■ **WHAT IS REQUIRED**:
Only the lines from the beginning of the data through the line holding "coordinateUnit as percentage**" belong in the answer, printed exactly and without pictures.

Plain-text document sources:
_____

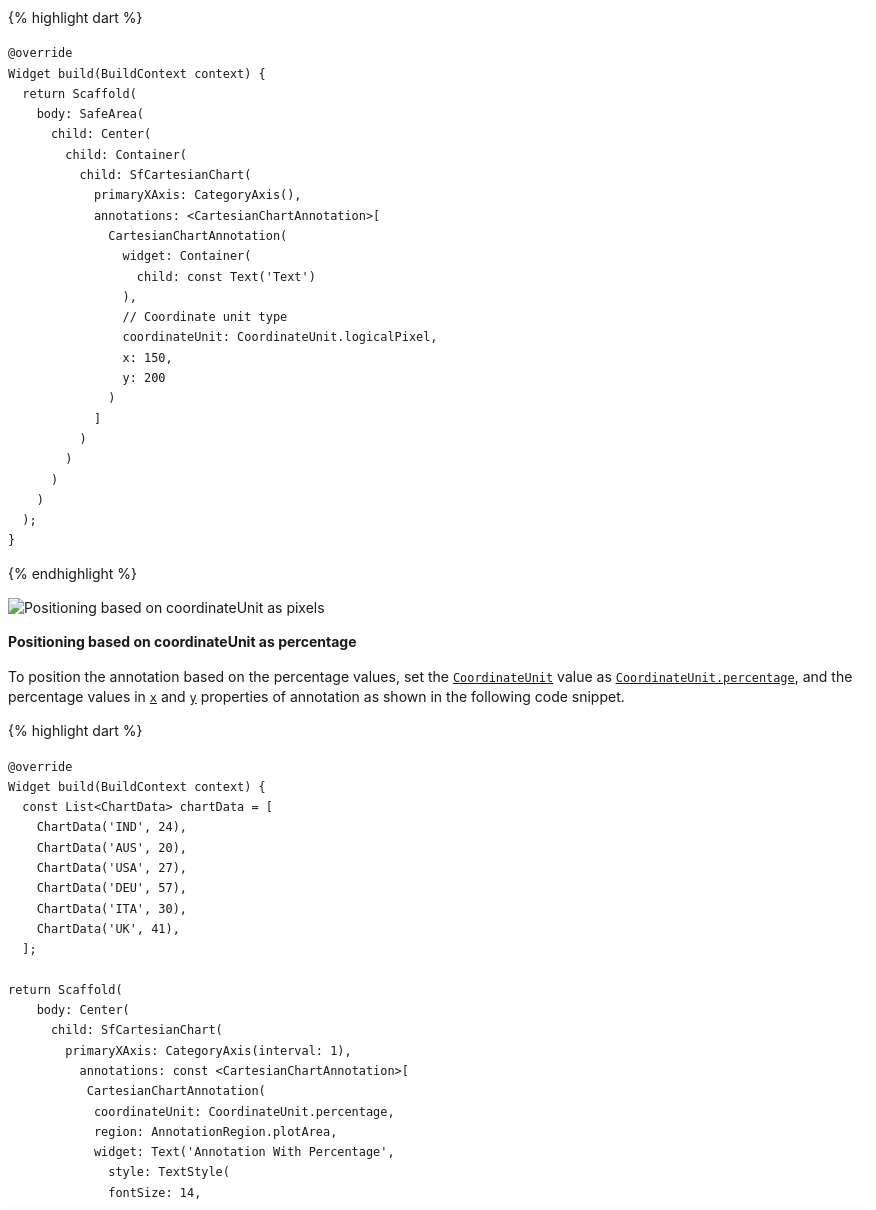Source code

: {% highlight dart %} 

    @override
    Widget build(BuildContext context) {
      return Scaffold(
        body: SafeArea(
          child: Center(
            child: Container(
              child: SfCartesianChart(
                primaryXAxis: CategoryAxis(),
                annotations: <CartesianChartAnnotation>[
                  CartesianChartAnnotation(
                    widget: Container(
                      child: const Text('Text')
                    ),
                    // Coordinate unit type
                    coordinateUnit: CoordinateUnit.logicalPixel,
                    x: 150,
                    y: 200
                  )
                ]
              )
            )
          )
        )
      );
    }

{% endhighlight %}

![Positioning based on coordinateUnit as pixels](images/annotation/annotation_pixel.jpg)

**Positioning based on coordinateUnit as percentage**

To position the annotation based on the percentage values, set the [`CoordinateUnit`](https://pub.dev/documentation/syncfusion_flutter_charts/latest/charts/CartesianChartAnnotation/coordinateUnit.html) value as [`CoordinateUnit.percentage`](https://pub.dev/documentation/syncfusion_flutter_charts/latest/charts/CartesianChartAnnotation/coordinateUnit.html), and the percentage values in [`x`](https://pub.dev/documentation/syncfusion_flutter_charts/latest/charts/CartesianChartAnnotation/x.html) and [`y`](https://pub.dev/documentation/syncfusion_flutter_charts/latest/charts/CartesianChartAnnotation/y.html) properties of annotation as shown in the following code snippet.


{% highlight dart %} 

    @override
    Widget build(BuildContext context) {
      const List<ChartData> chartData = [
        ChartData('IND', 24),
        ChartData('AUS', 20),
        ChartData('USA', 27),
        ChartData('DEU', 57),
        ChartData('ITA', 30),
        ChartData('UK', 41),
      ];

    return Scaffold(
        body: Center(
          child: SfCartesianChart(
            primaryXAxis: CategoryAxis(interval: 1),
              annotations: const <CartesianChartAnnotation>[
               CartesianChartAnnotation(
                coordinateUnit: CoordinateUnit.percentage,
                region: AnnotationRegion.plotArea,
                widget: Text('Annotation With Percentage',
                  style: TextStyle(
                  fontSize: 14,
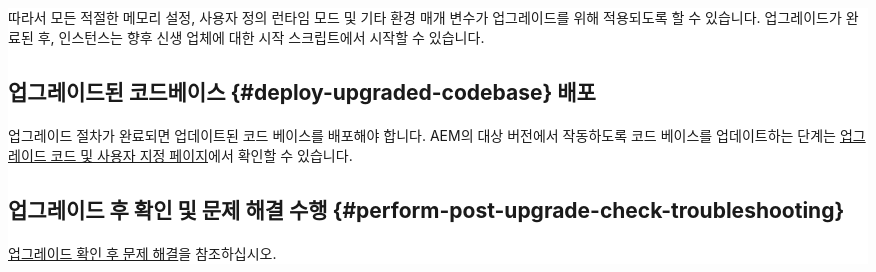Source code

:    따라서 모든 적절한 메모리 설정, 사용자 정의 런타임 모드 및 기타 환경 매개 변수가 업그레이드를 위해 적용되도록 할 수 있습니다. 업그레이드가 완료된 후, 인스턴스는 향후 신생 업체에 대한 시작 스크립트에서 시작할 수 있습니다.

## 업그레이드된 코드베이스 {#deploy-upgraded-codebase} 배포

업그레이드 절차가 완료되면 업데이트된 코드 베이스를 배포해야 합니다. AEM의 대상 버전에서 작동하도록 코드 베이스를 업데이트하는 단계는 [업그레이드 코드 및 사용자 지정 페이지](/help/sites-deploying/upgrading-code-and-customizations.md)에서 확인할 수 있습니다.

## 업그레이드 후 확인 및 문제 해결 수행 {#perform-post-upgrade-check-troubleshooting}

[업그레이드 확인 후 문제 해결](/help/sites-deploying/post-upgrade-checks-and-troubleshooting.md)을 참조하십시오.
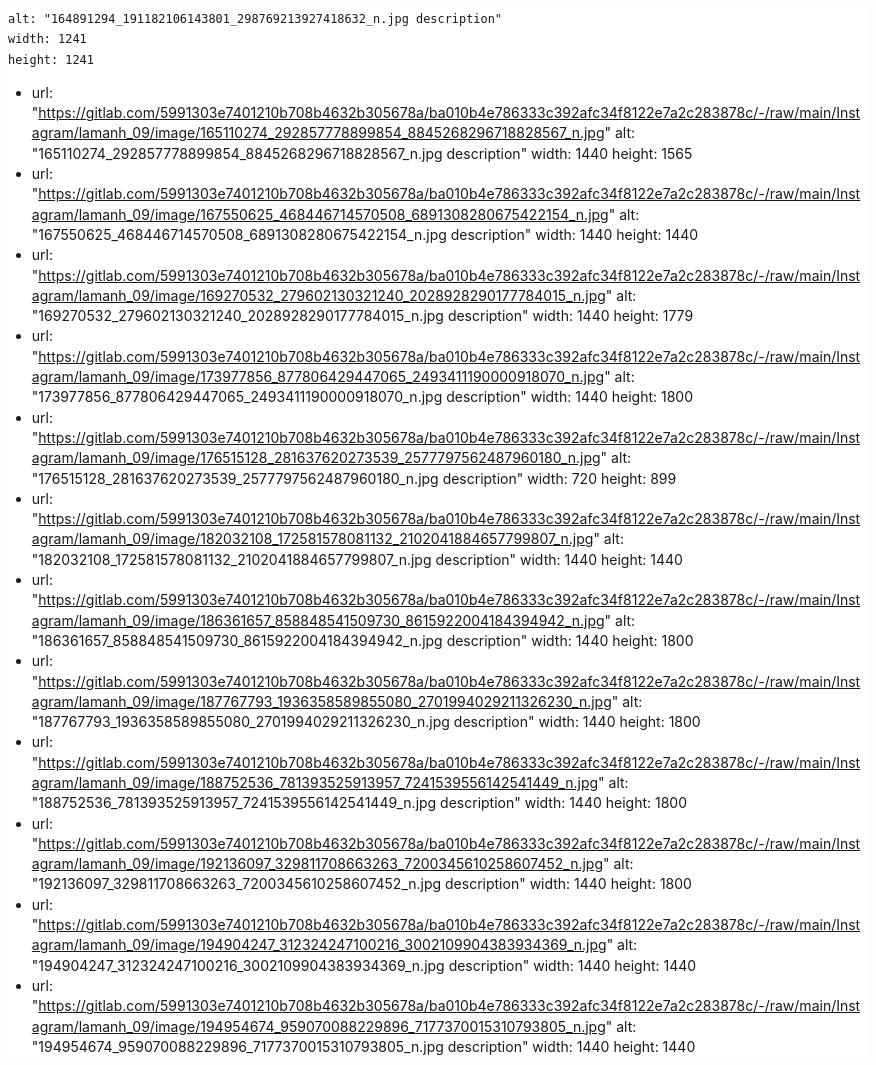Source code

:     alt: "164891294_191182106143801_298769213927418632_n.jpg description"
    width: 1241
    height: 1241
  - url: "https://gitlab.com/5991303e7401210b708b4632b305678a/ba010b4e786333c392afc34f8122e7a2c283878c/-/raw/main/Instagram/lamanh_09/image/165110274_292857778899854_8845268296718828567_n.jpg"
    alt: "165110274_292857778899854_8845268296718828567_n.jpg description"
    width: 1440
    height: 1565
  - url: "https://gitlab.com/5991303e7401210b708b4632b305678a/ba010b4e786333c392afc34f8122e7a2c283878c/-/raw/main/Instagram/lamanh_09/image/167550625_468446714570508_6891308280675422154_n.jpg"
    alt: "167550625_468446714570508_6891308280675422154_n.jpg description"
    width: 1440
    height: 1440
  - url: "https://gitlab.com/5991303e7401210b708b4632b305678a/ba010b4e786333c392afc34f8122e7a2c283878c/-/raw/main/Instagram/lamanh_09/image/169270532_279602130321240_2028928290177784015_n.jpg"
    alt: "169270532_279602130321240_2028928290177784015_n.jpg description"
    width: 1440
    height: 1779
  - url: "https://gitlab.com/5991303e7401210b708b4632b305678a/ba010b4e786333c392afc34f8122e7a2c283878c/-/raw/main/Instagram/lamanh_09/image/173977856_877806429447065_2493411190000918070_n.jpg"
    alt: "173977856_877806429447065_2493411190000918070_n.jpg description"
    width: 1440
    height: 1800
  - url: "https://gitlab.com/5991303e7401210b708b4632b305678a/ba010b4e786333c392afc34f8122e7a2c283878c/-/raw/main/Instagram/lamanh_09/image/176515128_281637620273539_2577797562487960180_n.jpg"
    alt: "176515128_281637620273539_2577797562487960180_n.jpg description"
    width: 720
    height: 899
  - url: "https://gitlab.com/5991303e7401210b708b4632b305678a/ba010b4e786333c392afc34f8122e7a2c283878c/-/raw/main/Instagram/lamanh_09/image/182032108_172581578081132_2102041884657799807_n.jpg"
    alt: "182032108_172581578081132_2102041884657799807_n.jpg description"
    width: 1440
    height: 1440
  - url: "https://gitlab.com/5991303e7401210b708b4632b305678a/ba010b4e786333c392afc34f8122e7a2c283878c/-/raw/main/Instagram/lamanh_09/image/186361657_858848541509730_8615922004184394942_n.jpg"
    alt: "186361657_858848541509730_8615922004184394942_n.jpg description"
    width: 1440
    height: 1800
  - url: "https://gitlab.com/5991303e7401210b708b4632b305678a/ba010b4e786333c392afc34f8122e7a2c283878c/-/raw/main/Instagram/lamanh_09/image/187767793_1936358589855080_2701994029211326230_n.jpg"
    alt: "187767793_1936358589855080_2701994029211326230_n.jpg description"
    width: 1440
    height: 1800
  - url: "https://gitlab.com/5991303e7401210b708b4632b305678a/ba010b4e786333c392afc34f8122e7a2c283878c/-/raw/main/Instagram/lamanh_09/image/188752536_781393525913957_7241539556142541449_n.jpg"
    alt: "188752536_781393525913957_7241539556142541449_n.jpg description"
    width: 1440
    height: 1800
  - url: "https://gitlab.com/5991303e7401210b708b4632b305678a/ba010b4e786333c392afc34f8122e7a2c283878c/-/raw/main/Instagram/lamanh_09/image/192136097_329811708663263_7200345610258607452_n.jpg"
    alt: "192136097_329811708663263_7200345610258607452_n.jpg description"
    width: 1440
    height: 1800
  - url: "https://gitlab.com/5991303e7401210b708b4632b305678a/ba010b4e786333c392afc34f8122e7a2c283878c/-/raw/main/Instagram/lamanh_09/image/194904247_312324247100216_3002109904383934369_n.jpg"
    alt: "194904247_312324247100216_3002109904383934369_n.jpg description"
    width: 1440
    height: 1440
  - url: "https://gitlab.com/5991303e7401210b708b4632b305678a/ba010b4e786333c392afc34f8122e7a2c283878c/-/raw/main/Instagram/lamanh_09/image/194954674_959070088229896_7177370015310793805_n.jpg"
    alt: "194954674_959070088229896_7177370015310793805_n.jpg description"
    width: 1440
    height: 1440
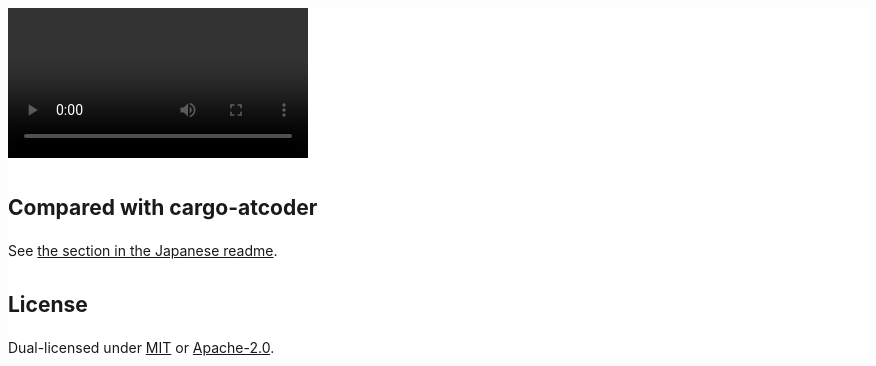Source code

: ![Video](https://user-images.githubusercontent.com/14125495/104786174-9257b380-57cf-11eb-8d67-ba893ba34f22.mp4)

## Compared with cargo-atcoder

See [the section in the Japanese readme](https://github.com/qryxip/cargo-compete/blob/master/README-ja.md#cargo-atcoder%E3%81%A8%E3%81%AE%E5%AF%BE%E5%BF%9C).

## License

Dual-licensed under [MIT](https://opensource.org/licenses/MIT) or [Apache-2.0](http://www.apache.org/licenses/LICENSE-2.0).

_____

■ **RESPONSE TO THE TASK**:
Source code

: {% highlight dart %} 

    @override
    Widget build(BuildContext context) {
      return Scaffold(
        body: SafeArea(
          child: Center(
            child: Container(
              child: SfCartesianChart(
                primaryXAxis: CategoryAxis(),
                annotations: <CartesianChartAnnotation>[
                  CartesianChartAnnotation(
                    widget: Container(
                      child: const Text('Text')
                    ),
                    // Coordinate unit type
                    coordinateUnit: CoordinateUnit.logicalPixel,
                    x: 150,
                    y: 200
                  )
                ]
              )
            )
          )
        )
      );
    }

{% endhighlight %}

![Positioning based on coordinateUnit as pixels](images/annotation/annotation_pixel.jpg)

**Positioning based on coordinateUnit as percentage**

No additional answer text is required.